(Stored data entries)
·····

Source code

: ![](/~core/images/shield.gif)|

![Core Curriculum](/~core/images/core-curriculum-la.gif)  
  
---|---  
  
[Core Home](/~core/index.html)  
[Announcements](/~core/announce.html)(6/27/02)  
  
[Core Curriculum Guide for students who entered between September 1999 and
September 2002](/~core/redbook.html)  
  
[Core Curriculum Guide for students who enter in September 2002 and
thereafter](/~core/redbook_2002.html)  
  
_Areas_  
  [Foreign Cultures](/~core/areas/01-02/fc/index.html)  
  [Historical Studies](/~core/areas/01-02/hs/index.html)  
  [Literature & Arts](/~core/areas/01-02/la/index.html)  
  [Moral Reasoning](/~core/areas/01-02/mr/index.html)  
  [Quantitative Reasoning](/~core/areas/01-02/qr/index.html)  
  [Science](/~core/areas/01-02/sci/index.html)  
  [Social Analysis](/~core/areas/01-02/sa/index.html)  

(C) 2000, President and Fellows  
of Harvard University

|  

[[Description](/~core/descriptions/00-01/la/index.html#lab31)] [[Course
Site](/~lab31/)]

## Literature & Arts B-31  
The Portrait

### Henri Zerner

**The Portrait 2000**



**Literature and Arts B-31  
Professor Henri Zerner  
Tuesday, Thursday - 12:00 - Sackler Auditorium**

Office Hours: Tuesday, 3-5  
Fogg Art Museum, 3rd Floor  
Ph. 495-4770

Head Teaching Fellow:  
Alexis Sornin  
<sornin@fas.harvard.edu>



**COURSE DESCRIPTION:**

·····

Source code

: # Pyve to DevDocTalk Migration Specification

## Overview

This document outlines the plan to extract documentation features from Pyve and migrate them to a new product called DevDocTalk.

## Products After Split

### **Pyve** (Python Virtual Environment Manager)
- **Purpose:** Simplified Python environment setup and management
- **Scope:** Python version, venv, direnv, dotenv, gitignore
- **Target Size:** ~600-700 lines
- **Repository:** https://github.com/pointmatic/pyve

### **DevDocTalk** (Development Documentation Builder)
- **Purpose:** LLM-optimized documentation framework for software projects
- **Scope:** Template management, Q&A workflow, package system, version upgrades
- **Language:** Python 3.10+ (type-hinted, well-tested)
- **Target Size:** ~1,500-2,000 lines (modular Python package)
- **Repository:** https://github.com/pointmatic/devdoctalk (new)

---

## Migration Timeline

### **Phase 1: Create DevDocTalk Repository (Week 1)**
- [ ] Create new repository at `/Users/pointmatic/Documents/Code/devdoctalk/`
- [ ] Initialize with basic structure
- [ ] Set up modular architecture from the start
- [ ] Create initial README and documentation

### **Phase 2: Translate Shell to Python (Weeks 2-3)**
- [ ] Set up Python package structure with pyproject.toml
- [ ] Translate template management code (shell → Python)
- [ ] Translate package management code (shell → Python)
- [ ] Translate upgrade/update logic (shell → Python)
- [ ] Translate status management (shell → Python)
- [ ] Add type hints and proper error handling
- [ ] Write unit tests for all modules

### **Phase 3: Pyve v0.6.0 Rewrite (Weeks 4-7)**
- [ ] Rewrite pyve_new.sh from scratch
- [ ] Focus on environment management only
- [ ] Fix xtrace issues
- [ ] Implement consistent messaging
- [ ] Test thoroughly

·····

• _Task to complete_
Your answer should be the exact lines above from the one with "- [ ] Write unit tests for all modules" through the one with "- [ ] Test thoroughly", both included, and nothing besides.

• _Solution below_
- [ ] Write unit tests for all modules

### **Phase 3: Pyve v0.6.0 Rewrite (Weeks 4-7)**
- [ ] Rewrite pyve_new.sh from scratch
- [ ] Focus on environment management only
- [ ] Fix xtrace issues
- [ ] Implement consistent messaging
- [ ] Test thoroughly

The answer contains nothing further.